_Provided text_
Queen's Personal Flag for New Zealand
- Use: Other
- Adopted: 11 October 1962
- Relinquished: 26 September 2022 (paraded for the last time)
- Design: The escutcheon of the coat of arms of New Zealand in banner form, defaced with a blue roundel surrounded by a garland of roses encircling a crowned letter 'E'

= Queen's Personal New Zealand Flag =

Personal flag of Elizabeth II as Queen of New Zealand

The Queen's Personal Flag for New Zealand was the personal flag of Elizabeth II in her role as Queen of New Zealand. It was approved for use in 1962, and was used by the Queen when she was in New Zealand. The monarch's Representative, the Governor-General of New Zealand, uses a separate flag.

==Background==
On 11 October 1962, Queen Elizabeth II announced the adoption of a special personal flag for use on her tour of New Zealand between 6–18 February 1963 and subsequent royal visits.

==Description==

The escutcheon of the coat of arms of New Zealand serves as basis for the flag.

The flag follows the same basic pattern used by the then Queen across several other realms since the 1960s: it is the escutcheon of a country's coat of arms (e.g. the arms of New Zealand) in banner form defaced with a device taken from her personal flag (a blue roundel surrounded by a garland of roses encircling a crowned letter 'E', all in gold).

_Information provided_
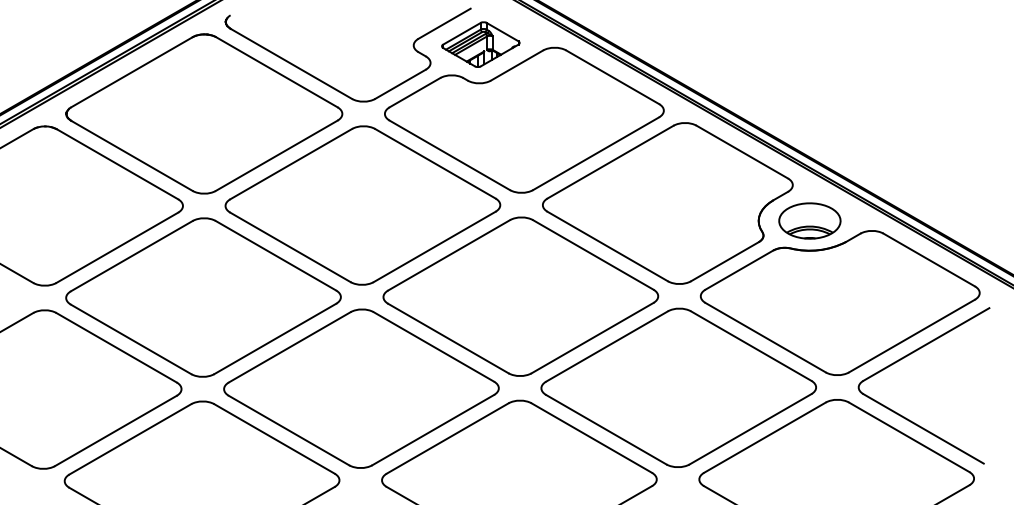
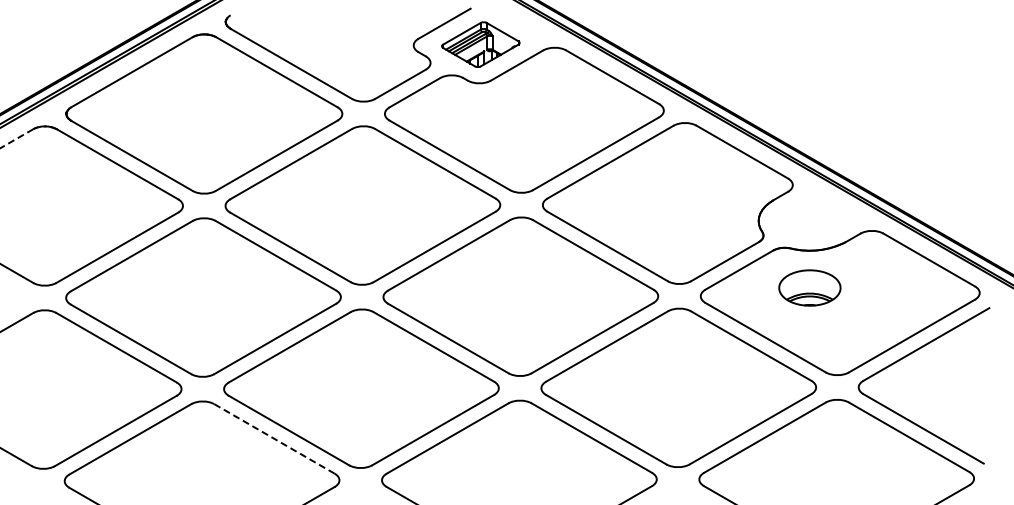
line at (16, 138): solid -> dashed
part at (809, 220) position: (809, 220) -> (809, 287)
line at (274, 438): solid -> dashed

_Required work_
[a] Reproduce the stretch of the flag article from "Personal flag of Elizabeth II as" through "a separate flag.".
[b] Answer these questions from the flag article:
(i) On what date did Elizabeth II announce the adoption of the flag?
(ii) Who uses a separate flag as the monarch's Representative?
(iii) What does the garland of roses encircle?
[c] Summarize the flag article in two sentences.

_Expected responses_
[a]
Personal flag of Elizabeth II as Queen of New Zealand

The Queen's Personal Flag for New Zealand was the personal flag of Elizabeth II in her role as Queen of New Zealand. It was approved for use in 1962, and was used by the Queen when she was in New Zealand. The monarch's Representative, the Governor-General of New Zealand, uses a separate flag.

[b]
(i) 11 October 1962
(ii) The Governor-General of New Zealand
(iii) A crowned letter 'E'

[c] The Queen's Personal Flag for New Zealand was Elizabeth II's personal flag as Queen of New Zealand, approved in 1962 for her use while in the country, beginning with her 1963 tour. It shows the escutcheon of New Zealand's coat of arms in banner form, defaced with a gold device of a blue roundel and a garland of roses encircling a crowned letter 'E'.